Basically, the logic I want to follow is:
(Client side)
0. Complete form and submit the data (current password and new password).
(Backend)
1. Get the current user email from the callable function context.
2. Re-authenticate the current user using the provided current password.
2.1. If success, change the password and send a notification email.
2.2. Else, throw an error.
Here is my current code:
const { auth, functions } = require("../../services/firebase");
...
exports.updatePassword = functions
.region("us-central1")
.runWith({ memory: "1GB", timeoutSeconds: 120 })
.https.onCall(async (data, context) => {
const { currentPassowrd, newPassword } = data;
const { email, uid: userId } = context.auth.token;
if (!userId) {
// throw ...
}
try {
//
// Problem: `firebase-admin` authentication doesn't include
// the `signInWithEmailAndPassword()` method...
//
await auth.signInWithEmailAndPassword(email, currentPassowrd);
await auth.updateUser(userId, {
password: newPassword,
});
sendPasswordUpdateEmail(email);
} catch (err) {
// ...
throw AuthErrors.cannotUpdatePassword();
}
});
My problem is that the firebase-admin package doesn't include the signInWithEmailAndPassword, and I need a way to handle this, to check that "currentPassword" is correct, inside my function.

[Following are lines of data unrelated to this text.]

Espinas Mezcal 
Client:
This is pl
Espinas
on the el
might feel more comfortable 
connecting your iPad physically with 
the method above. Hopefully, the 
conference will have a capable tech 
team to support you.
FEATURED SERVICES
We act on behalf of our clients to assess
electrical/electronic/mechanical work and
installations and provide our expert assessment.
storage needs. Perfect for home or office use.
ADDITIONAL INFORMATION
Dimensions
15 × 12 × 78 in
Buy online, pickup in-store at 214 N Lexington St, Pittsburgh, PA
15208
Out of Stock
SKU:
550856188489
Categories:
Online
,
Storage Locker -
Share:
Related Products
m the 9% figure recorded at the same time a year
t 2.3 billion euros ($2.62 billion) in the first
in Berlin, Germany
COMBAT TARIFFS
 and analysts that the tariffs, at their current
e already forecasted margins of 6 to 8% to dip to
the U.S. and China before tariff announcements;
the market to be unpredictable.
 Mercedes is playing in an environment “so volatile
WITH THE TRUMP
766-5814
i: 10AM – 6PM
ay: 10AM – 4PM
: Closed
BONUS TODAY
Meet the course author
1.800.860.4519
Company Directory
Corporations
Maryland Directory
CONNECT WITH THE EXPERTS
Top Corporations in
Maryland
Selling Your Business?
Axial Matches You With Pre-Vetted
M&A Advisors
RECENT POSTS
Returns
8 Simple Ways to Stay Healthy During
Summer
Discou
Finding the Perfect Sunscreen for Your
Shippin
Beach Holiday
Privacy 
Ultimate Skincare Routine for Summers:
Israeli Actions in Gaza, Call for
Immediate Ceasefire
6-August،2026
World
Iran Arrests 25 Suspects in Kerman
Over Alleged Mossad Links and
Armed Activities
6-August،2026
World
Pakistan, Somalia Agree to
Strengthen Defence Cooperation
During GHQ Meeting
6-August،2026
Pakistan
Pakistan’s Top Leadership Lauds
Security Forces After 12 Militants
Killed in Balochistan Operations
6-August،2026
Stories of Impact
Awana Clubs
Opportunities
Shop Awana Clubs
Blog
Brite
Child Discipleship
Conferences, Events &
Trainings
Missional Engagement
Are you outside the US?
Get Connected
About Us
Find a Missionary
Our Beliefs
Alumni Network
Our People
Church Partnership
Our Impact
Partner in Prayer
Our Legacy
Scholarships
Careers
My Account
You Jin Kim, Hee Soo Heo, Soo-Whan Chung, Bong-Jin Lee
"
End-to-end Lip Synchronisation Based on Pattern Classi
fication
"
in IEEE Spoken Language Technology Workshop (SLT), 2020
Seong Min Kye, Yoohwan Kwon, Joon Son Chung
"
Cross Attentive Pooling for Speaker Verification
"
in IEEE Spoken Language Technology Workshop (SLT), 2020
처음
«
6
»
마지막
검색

My other option, if the one I have described is not possible, is to update the password using the firebase sdk in the client side, and then to call a firebase function to send the notification email.
Strictly speaking you don't need to re-authenticate the user in the Cloud Function: If you get a value for context.auth.uid in your Callable Cloud Function, it means that the user is authenticated in the front-end and you can therefore safely call the updateUser() method.
If you want to deal with the case when the user left his device opened, and someone updates his password, as explained in the comments under your question, I would suggest you use the reauthenticateWithCredential() method in the front-end, which re-authenticates a user using a fresh credential.
Do as follows:
import {
EmailAuthProvider,
getAuth,
reauthenticateWithCredential,
} from 'firebase/auth'
const email = auth.currentUser.email;
// Capture the password value
// e.g. via a pop-up window
const password = ...;
const auth = getAuth();
const credential = EmailAuthProvider.credential(
email,
password
);
await reauthenticateWithCredential(
auth.currentUser,
credential
);
// If no error is thrown, you can call the Callable Cloud Function, knowing the user has just re-signed-in.